Ни Наиля, ни Зоя не были моими постоянными подругами. Для постоянной и серьёзной дружбы у меня были две Насти: Настя Первая и Настя Вторая. Но без Наили и Зои мне трудно представить свои первые школьные годы: они обе были всегда рядом со мной. С Настями я бывала серьёзной и рассудительной. С Настей Первой велись разговоры «про жизнь», долгие и подробные. Настя была домашним ребёнком, не ходила в кружки и в музыкальную школу, и после занятий мы редко общались. Учиться она не особо любила. Зато любила читать и мечтать, иногда оставляя впечатление глупенькой, витающей в облаках девочки. Самая младшая в классе, к четырнадцати годам она расцвела: стала женственной, необычайно уверенной в себе и ироничной, взвешивающей каждый свой шаг и слово. Настя вырвалась вперёд и очень сильно выделялась среди нас, своих одноклассников. Сутью Насти Второй были деловая жилка и стремление к лидерству. Учёба, музыкальная школа, многочисленные кружки… она везде стремилась успеть и преуспеть. В музыкальной школе Настя участвовала во всех конкурсах, проходила все этапы и получала призы на городских и республиканских выступлениях. Дома над её кроватью висели мягкие игрушки, вышивки и поделки – всё это было создано Настиными руками. Без самодельного фонарика, батарейки, кусочков кафеля и проволоки ко мне во двор Настя никогда не приходила. Я не помню её руки в бездействии. С такой же страстью она стремилась к первенству в отношениях. Быстро училась давать сдачи и защищать свои позиции. Правда, лидером в нашем классе она так и не стала. Настя раздражала многих. Причины я долго не понимала. Окончательно поняла позже – став взрослой. Безграничная амбициозность лишала Настю чуткости, элементарного чутья. Понимая многое, она плохо чувствовала людей, мало считалась с их интересами, слишком «голым» и «холодным» было её стремление «выше и выше…». Настя сделала хорошую карьеру: она стала генеральным директором «крутого» московского агентства.

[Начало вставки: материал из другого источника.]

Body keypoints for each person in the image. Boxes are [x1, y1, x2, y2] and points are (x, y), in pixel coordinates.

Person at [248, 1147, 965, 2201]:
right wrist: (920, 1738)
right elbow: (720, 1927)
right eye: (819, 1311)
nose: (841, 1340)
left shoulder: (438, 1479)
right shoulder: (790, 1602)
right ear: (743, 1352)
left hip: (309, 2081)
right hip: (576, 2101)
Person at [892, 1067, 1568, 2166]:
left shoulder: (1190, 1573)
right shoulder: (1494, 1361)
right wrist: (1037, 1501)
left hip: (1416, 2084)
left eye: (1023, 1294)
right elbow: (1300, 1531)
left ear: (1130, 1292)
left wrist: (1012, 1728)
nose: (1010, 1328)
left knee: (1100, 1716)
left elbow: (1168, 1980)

С Настей Первой мы понимали друг друга с полуслова, мы говорили с ней на «одном языке», говорили обо всём. Мой интерес к делам и увлечениям не был таким сильным, как у Насти Второй, но и она занимала в моей жизни постоянное и основательное место. А ещё у меня находилось время для Зои и Наили, Ани и Маши, Тамилы и Сабины… Проказы и шалости, выдумки, походы в гости в финские и камышовые дома и на субботние сеансы в кино, прогулки по развалинам старых построек… во всём этом я принимала участие без своих Насть.
Образ класса со временем сложился в одно целое – в образ нервного, не очень хорошо воспитанного, живого и любопытного ребёнка, несчастного и жестокого. Свою взаимосвязь с этим «ребёнком» я неожиданно ощутила годы спустя. Разные дети из очень разных семей, постоянно ссорящиеся, обижающие и обижающиеся друг на друга, мы были одним коллективом.
Ностальгических воспоминаний о первой учительнице у меня не осталось.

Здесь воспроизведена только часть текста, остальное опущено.